**Task item:** Please count the lines in this listing that include the string "script", and give only the number.

..............................

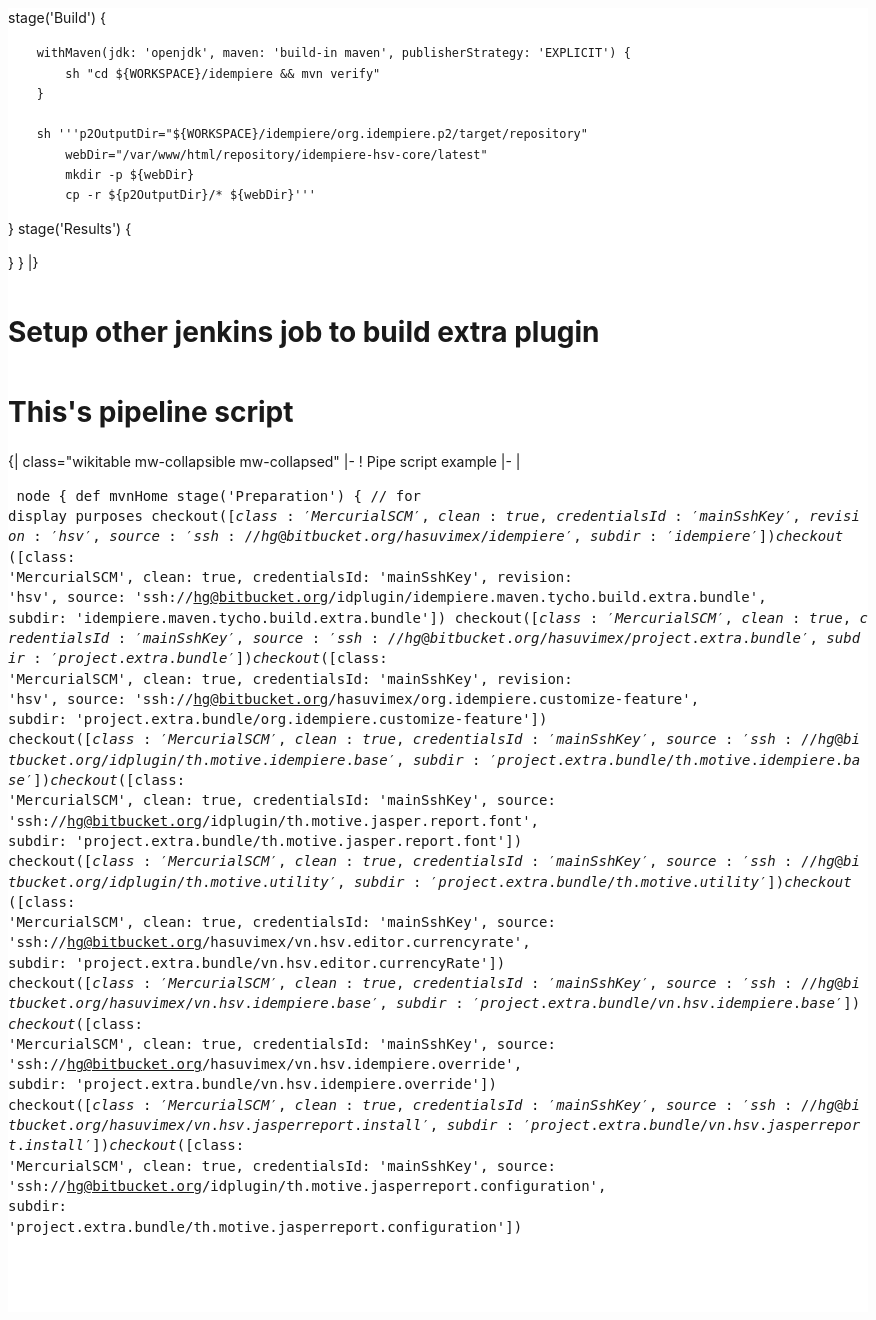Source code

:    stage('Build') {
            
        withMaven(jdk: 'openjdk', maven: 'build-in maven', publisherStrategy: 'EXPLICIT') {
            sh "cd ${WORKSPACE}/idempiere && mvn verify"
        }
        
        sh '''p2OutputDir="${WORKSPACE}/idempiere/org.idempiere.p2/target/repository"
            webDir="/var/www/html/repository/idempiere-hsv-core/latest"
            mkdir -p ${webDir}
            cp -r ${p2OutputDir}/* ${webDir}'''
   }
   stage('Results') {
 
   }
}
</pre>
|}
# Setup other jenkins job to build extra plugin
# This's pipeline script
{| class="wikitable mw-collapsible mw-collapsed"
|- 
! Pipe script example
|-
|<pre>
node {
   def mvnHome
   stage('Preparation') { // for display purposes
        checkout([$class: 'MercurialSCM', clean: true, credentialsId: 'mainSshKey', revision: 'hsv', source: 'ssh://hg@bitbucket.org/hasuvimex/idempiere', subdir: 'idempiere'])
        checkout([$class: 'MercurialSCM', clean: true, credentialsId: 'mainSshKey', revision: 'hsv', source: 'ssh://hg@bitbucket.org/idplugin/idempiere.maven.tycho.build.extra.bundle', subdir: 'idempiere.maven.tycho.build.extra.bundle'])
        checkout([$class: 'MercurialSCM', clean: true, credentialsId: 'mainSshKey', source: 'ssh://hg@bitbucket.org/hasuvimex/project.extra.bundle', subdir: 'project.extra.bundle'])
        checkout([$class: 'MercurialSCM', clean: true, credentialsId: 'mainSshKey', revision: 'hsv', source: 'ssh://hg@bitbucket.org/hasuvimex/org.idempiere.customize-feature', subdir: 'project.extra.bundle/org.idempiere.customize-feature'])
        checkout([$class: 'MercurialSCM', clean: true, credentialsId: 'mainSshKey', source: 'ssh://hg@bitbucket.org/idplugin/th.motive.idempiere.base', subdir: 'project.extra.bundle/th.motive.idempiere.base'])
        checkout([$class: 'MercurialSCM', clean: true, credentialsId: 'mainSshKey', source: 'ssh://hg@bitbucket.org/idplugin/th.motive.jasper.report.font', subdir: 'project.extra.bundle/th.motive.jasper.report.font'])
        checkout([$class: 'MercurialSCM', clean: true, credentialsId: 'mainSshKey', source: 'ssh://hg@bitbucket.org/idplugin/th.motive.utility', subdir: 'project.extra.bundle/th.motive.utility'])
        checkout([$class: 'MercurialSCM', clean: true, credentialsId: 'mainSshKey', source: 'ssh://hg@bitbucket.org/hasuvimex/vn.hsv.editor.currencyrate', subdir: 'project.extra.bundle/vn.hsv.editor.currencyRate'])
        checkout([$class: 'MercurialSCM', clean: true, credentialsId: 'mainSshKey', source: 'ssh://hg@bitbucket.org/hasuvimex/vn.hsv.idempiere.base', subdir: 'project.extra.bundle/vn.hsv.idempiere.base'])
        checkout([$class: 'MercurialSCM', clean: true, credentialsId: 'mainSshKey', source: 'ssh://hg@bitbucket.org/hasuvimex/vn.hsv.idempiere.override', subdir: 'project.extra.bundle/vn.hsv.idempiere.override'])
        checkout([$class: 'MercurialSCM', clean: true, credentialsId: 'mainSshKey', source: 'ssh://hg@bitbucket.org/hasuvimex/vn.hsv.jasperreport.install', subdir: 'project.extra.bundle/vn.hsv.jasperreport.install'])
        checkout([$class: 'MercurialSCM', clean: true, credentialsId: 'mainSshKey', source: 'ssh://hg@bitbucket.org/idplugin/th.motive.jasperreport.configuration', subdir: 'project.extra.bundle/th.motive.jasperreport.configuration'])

..............................

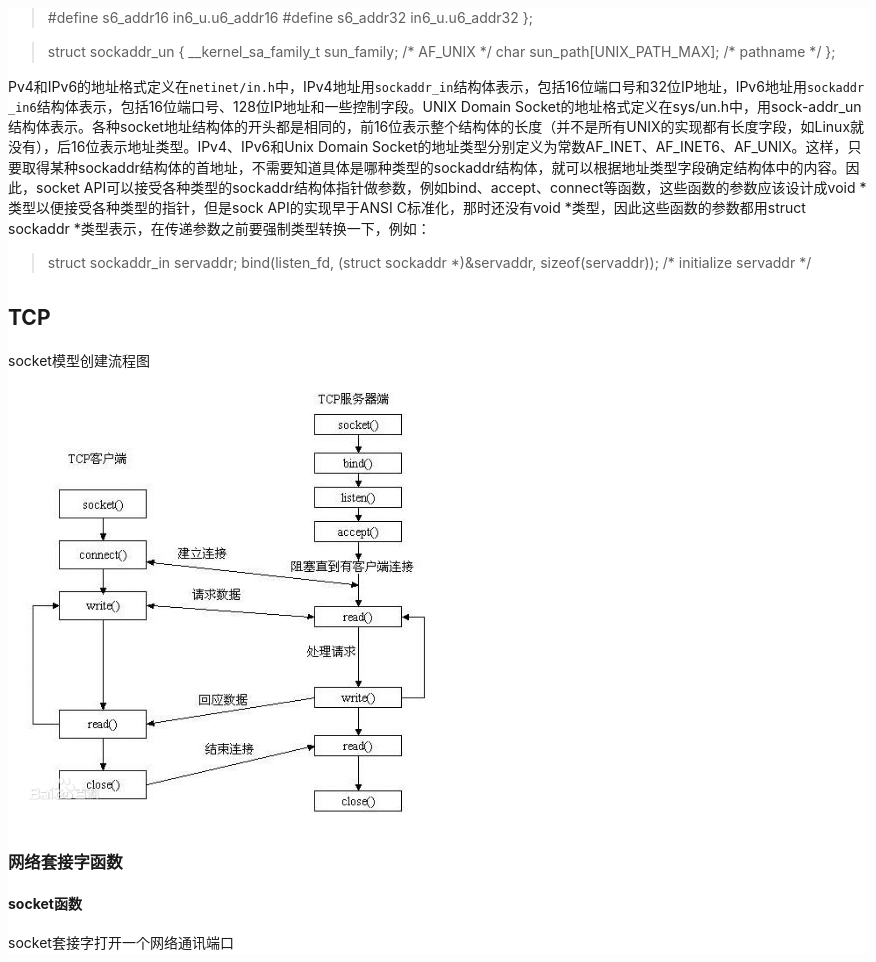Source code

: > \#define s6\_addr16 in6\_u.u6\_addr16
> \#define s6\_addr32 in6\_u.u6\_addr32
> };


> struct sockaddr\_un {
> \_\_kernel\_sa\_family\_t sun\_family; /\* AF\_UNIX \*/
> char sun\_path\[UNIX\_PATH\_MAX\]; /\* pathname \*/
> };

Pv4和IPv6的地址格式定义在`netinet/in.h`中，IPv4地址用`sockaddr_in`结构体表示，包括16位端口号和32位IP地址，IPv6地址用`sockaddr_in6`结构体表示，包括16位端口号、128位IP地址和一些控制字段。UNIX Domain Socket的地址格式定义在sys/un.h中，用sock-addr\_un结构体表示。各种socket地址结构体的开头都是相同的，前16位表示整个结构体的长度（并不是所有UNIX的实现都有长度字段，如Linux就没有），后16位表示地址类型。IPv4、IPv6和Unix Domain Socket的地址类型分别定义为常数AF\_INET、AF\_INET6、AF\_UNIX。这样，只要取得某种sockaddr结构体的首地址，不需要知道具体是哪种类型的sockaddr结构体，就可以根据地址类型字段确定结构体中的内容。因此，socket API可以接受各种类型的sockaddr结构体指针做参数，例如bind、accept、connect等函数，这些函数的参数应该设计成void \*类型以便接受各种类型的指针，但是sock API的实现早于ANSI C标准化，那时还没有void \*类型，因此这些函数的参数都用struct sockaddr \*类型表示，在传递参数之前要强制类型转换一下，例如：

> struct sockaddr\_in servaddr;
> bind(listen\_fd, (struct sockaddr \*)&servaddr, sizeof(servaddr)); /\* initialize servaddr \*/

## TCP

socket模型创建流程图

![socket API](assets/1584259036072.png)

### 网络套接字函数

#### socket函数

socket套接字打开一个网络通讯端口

..............................

**Exercise output:** 2